Start of Provided records
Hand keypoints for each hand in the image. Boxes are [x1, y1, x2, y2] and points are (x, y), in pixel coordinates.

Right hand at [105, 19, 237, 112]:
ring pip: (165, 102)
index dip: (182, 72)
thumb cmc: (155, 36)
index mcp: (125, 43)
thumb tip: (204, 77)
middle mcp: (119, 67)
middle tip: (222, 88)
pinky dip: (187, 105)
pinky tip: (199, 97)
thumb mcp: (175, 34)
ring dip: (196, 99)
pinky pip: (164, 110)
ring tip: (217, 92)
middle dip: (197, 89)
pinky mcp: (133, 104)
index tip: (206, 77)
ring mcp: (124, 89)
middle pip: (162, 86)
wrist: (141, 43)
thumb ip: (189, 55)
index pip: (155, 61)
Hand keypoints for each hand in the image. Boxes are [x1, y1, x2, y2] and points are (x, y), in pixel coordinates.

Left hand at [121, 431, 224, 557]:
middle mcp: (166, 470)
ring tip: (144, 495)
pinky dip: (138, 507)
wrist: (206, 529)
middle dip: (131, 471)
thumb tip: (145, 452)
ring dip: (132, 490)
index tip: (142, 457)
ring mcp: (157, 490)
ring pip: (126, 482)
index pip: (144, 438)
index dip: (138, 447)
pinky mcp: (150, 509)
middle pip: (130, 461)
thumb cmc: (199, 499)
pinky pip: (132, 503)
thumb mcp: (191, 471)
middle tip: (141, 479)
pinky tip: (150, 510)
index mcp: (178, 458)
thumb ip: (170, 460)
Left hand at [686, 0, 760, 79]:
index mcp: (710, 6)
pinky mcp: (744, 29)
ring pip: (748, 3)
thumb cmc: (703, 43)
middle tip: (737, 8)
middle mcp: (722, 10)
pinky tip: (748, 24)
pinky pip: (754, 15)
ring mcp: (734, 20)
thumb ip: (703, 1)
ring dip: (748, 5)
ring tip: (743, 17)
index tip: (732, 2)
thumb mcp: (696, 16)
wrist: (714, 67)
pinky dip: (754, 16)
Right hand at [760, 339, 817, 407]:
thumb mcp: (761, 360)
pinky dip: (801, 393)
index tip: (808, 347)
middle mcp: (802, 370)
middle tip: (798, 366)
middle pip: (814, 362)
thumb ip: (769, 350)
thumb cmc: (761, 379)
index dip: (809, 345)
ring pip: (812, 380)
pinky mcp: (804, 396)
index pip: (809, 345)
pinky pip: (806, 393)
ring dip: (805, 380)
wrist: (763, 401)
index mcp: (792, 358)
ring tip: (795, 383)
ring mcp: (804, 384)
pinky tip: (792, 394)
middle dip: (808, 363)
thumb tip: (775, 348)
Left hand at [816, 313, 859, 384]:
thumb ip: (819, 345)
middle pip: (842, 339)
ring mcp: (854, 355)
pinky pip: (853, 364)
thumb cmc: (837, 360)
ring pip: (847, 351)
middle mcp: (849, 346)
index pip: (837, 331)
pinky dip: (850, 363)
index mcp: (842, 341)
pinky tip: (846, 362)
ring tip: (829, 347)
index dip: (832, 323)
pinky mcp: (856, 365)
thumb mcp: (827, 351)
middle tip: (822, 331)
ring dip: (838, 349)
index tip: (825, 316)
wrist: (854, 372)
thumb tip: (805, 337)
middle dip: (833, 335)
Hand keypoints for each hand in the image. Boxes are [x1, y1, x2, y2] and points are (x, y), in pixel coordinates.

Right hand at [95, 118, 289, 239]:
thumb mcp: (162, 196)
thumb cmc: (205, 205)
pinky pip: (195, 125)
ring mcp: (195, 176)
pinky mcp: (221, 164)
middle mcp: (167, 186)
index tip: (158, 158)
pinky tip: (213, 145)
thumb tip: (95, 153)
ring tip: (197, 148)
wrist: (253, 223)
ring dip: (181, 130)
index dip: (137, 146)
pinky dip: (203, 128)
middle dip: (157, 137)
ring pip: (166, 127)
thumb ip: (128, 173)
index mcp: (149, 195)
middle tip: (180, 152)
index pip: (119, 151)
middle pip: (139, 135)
End of Provided records
**Brief**.
Every line with "Right" in it should be copied from the entries.

**Output for this task**.
Right hand at [105, 19, 237, 112]:
Right hand at [760, 339, 817, 407]:
Right hand at [95, 118, 289, 239]:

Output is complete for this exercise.